Katherine Bradford is a prolific and imaginative contemporary painter from New York City. Meeting her at the opening reception for her show Magenta Nights at Adams and Ollman gallery (through June 2) was like seeing a friend: Bradford’s social affability is that genuine and infectious. This is in keeping with proprietor Amy Adams, who worked closely with Bradford before the show to select works in her NYC studio. That evening, I got to talk with her a little about her acrylic paintings in that show, and then some more through correspondence. One takeaway from that initial interaction and my first looks at her work was Bradford’s affinity for atmosphere, the play of light and dark that is quintessential to the human experience, abstract and actual.

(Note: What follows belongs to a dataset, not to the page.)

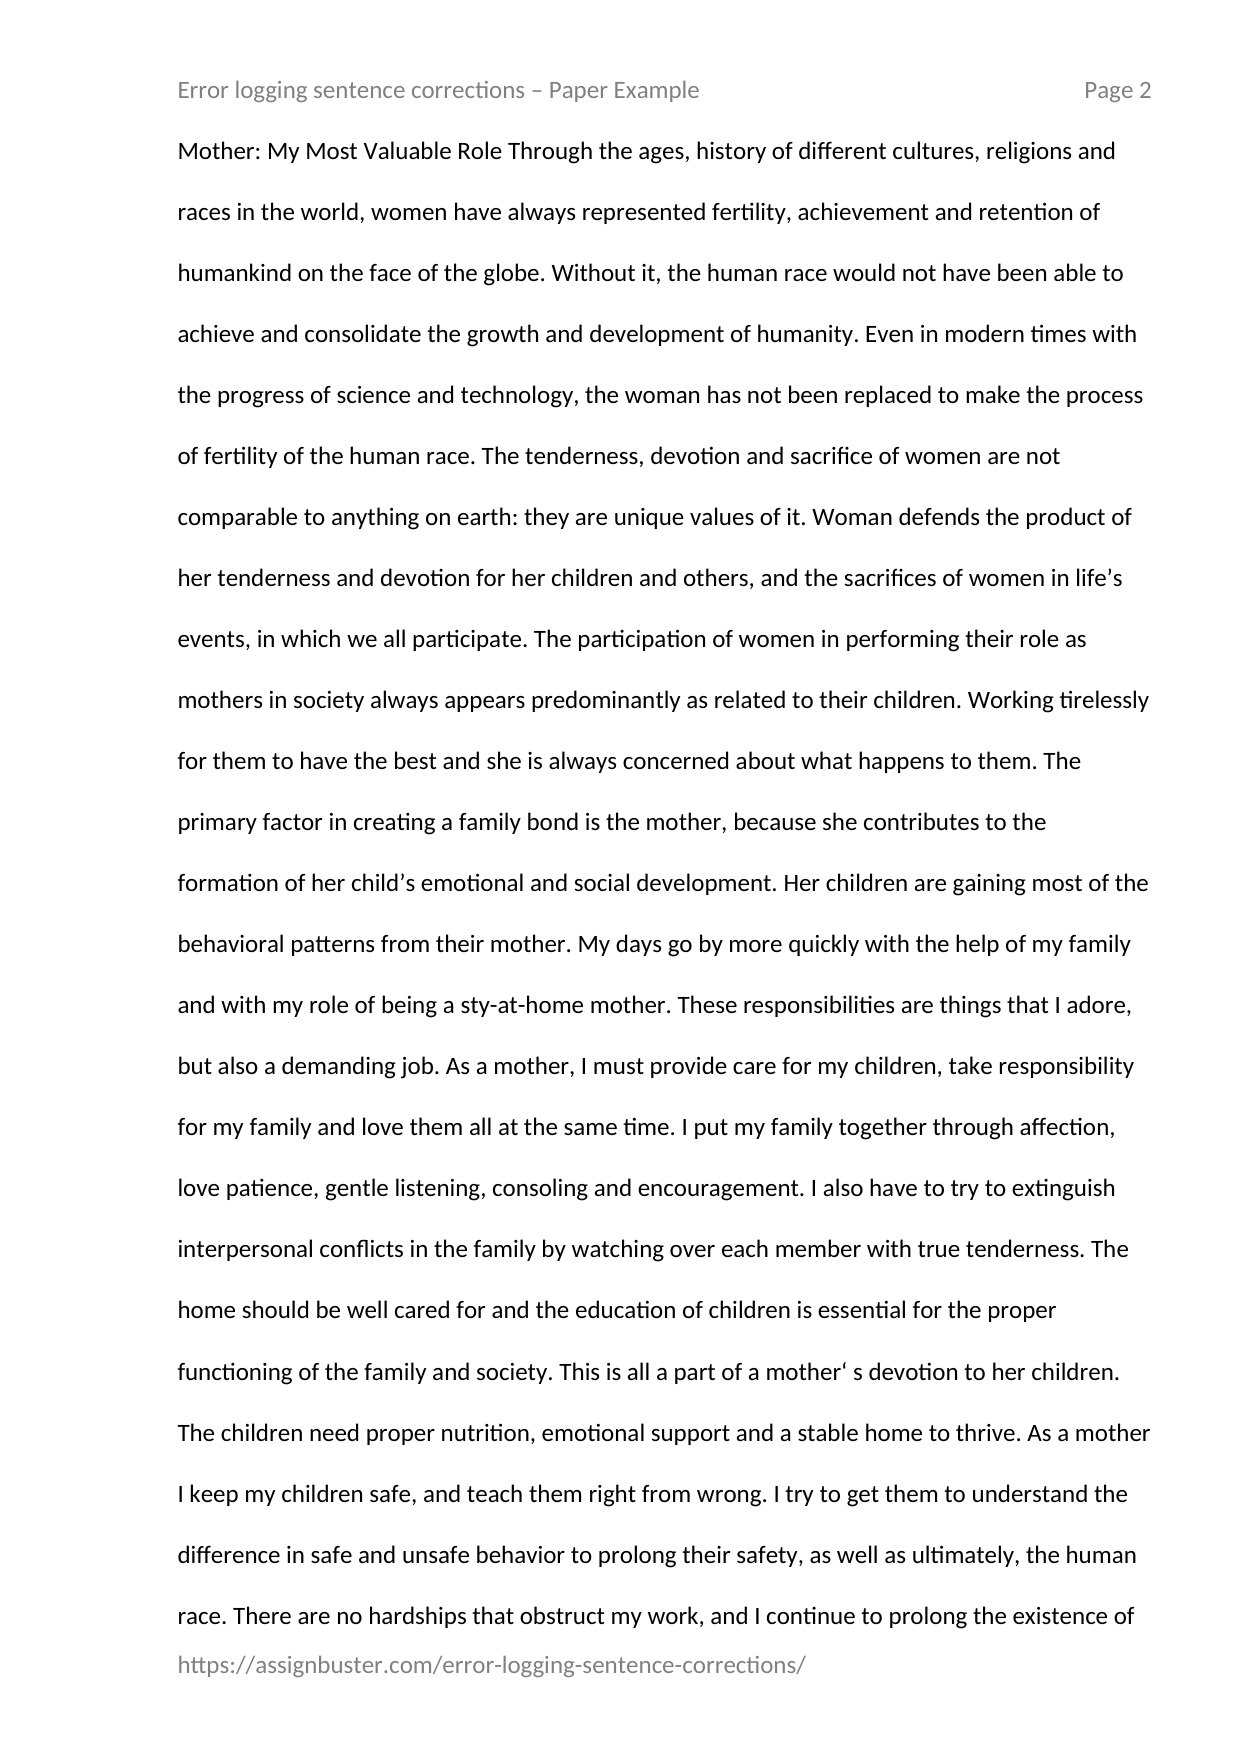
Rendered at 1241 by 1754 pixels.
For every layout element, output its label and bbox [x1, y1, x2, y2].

text [177, 135, 1152, 1630]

Katherine Bradford, “Swim at 6:10”, 2018, acrylic on canvas, 24 x 18 inches/Courtesy of Adams and Ollman

In a 2016 interview with Jennifer Samet, Bradford said, “what interests me the most is the language of painting—how people are able to say things using paint.” She then refers to a vernacular forever common to both poets and painters: the sea, the sky and clouds. Having seen two of her exhibitions in person, both at Adams & Ollman, I’ve asked myself, what is it then, that Bradford is saying with her pictures? She’s telling me about revery, buoyancy, fun—all perhaps contingent upon meditation and reflection. And then there’s the mysterious depth of the night that Bradford summons, that and the deep sea, the human mind. It’s all exciting, beyond sense, mystical, and yet utterly clear, approachable.